Mon Apr 23 10:00:00 PDT 2018

sammccall marked 2 inline comments as done.
sammccall added a comment.

In https://reviews.llvm.org/D45753#1075026, @labath wrote:

> This looks good to me, but I do feel someone else should comment on the appropriateness of including this library in llvm/Support. Chandler is listed as the code owner of Support, and he used to have opinions on json parsers in the past, so maybe he would be a good candidate (?)
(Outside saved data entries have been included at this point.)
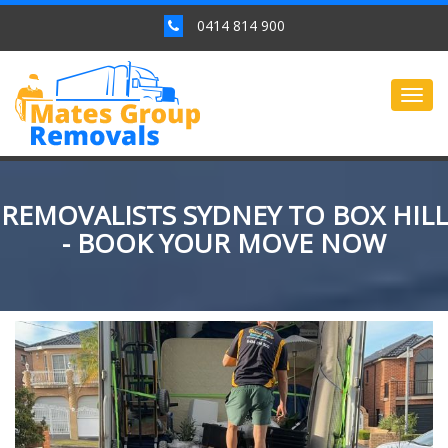
0414 814 900
Togg
navig
REMOVALISTS SYDNEY TO BOX HILL
- BOOK YOUR MOVE NOW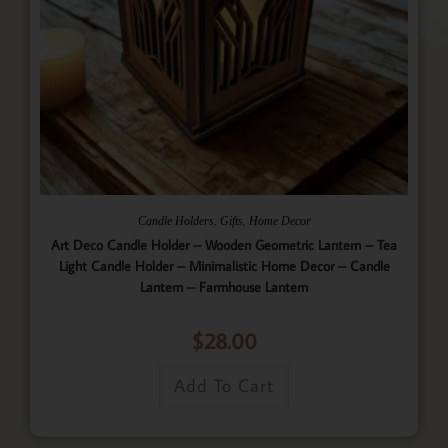
,
,
Candle Holders
Gifts
Home Decor
Art Deco Candle Holder – Wooden Geometric Lantern – Tea
Light Candle Holder – Minimalistic Home Decor – Candle
Lantern – Farmhouse Lantern
$
28.00
Add To Cart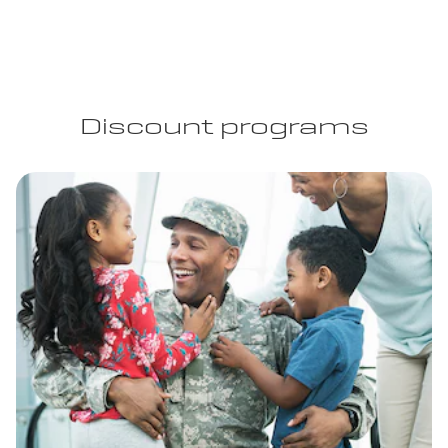
Discount programs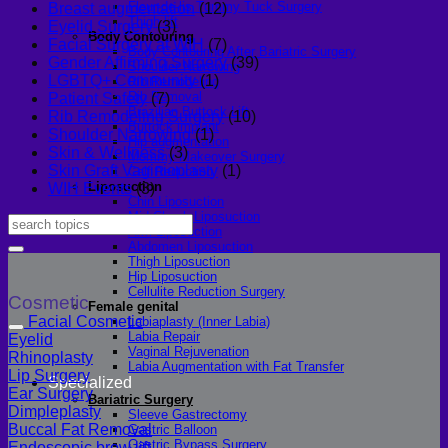
Fleur-de-lis Tummy Tuck Surgery
Breast augmentation
(12)
Thigh lift
Eyelid Surgery
(3)
Body Contouring
Facial Surgery at WIH
(7)
Body Contouring After Bariatric Surgery
Gender Affirming Surgery
(39)
Shoulder Narrowing
LGBTQ+ Community
(1)
Rib Remodeling
Rib Removal
Patient Safety
(7)
Brazilian Buttock Lift
Rib Remodeling Surgery
(10)
Buttock implant
Shoulder Narrowing
(1)
Hip augmentation
Skin & Wellness
(3)
Mommy Makeover Surgery
Skin Graft Vaginioplasty
(1)
Calf Reduction
Liposuction
WIH Events
(3)
Chin Liposuction
Mid Cheek Liposuction
Arm Liposuction
Abdomen Liposuction
Thigh Liposuction
Hip Liposuction
Cellulite Reduction Surgery
Cosmetic
Female genital
Facial Cosmetic
Labiaplasty (Inner Labia)
Labia Repair
Eyelid
Vaginal Rejuvenation
Rhinoplasty
Labia Augmentation with Fat Transfer
Lip Surgery
Specialized
Ear Surgery
Bariatric Surgery
Dimpleplasty
Sleeve Gastrectomy
Buccal Fat Removal
Gastric Balloon
Gastric Bypass Surgery
Endoscopic brow lift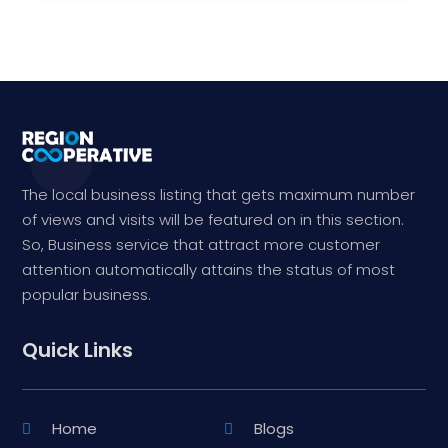
The local business listing that gets maximum number
of views and visits will be featured on in this section.
So, Business service that attract more customer
attention automatically attains the status of most
popular business.
Quick Links
Home
Blogs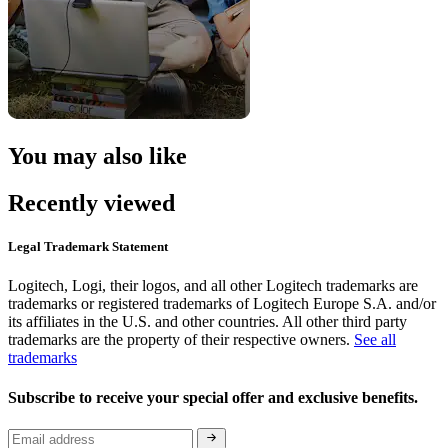
You may also like
Recently viewed
Legal Trademark Statement
Logitech, Logi, their logos, and all other Logitech trademarks are
trademarks or registered trademarks of Logitech Europe S.A. and/or
its affiliates in the U.S. and other countries. All other third party
trademarks are the property of their respective owners.
See all
trademarks
Subscribe to receive your special offer and exclusive benefits.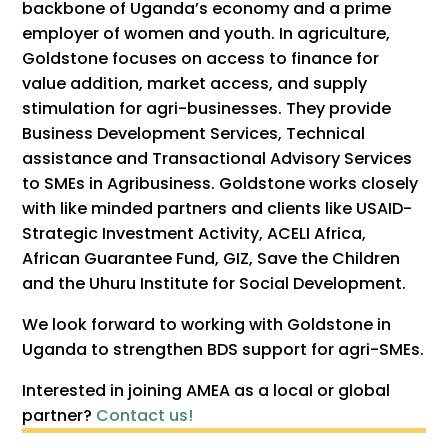
backbone of Uganda’s economy and a prime
employer of women and youth. In agriculture,
Goldstone focuses on access to finance for
value addition, market access, and supply
stimulation for agri-businesses. They provide
Business Development Services, Technical
assistance and Transactional Advisory Services
to SMEs in Agribusiness. Goldstone works closely
with like minded partners and clients like USAID-
Strategic Investment Activity, ACELI Africa,
African Guarantee Fund, GIZ, Save the Children
and the Uhuru Institute for Social Development.
We look forward to working with Goldstone in
Uganda to strengthen BDS support for agri-SMEs.
Interested in joining AMEA as a local or global
partner?
Contact us!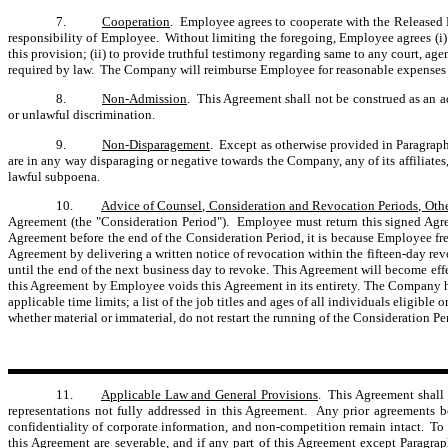
7.
Cooperation
. Employee agrees to cooperate with the Released Pa
responsibility of Employee. Without limiting the foregoing, Employee agrees (i) t
this provision; (ii) to provide truthful testimony regarding same to any court, ag
required by law. The Company will reimburse Employee for reasonable expenses i
8.
Non-Admission
. This Agreement shall not be construed as an a
or unlawful discrimination.
9.
Non-Disparagement
. Except as otherwise provided in Paragraph
are in any way disparaging or negative towards the Company, any of its affiliates
lawful subpoena.
10.
Advice of Counsel, Consideration and Revocation Periods, Othe
Agreement (the "Consideration Period"). Employee must return this signed Agree
Agreement before the end of the Consideration Period, it is because Employee free
Agreement by delivering a written notice of revocation within the fifteen-day r
until the end of the next business day to revoke. This Agreement will become eff
this Agreement by Employee voids this Agreement in its entirety. The Company ha
applicable time limits; a list of the job titles and ages of all individuals eligi
whether material or immaterial, do not restart the running of the Consideration Pe
11.
Applicable Law and General Provisions
. This Agreement shall 
representations not fully addressed in this Agreement. Any prior agreements 
confidentiality of corporate information, and non-competition remain intact. To 
this Agreement are severable, and if any part of this Agreement except Paragra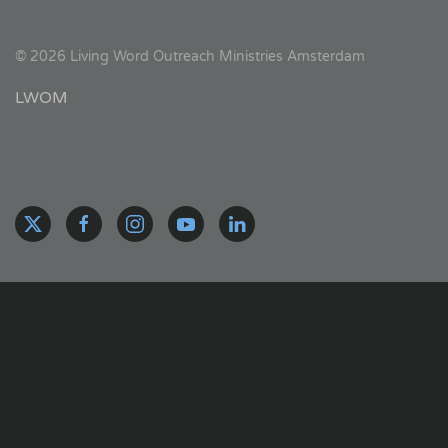
©
2026
Living Word Outreach Ministries Amsterdam
LWOM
Good suggestion, I'll try to get this on his radar. Thanks!

================
Comment at: include/llvm/Support/JSON.h:457
+  // Maps a property to a field, if it exists.
+  template <typename T> bool map(const char *Prop, T &Out) {
+    assert(*this && "Must check this is an object before calling map()");
----------------
labath wrote:
> Could we use `ObjectKey` as the property type here?
Better, StringRef. (ObjectKey is just a maybe-owning stringref, and non-owning is fine here)

================
Comment at: lib/Support/JSON.cpp:283-364
+void Parser::encodeUtf8(uint32_t Rune, std::string &Out) {
+  if (Rune <= 0x7F) {
+    Out.push_back(Rune & 0x7F);
+  } else if (Rune <= 0x7FF) {
+    uint8_t FirstByte = 0xC0 | ((Rune & 0x7C0) >> 6);
+    uint8_t SecondByte = 0x80 | (Rune & 0x3F);
+    Out.push_back(FirstByte);
----------------
sammccall wrote:
> labath wrote:
> > Is there any reason `Support/ConvertUTF.h` cannot be used here? Is sounds like you just need the "lenient" conversion mode here.
> Done. That's really slow code with a really inconvenient API, but it shouldn't matter.
Hmm, I guess I only *thought* I ran the tests :-(

It turns out `DecodeUTF16ToUTF8` doesn't do the right thing - at least it doesn't do anything particularly compatible with JSON. The problematic cases are when UTF-16 surrogate code units appear without being properly paired.
 - a JSON parser has to accept these, as they conform to the grammar
 - the best behavior per Unicode is to replace them with U+FFFD
 - ConvertUTF in lenient mode simply drops them in most cases (permitted, but not recommended). When encountering a lone leading surrogate at the end of text, it returns an error even in lenient mode.

References:
http://seriot.ch/parsing_json.php
https://www.rfc-editor.org/errata_search.php?rfc=7159&eid=3984
http://unicode.org/review/pr-121.html

I've restored the previous code and added more comments, including reasons not to use ConvertUTF.  This implements unicode's preferred handling of invalid UTF-16 ("Replace each maximal subpart of the ill-formed subsequence by a single U+FFFD").

Repository:
  rL LLVM

https://reviews.llvm.org/D45753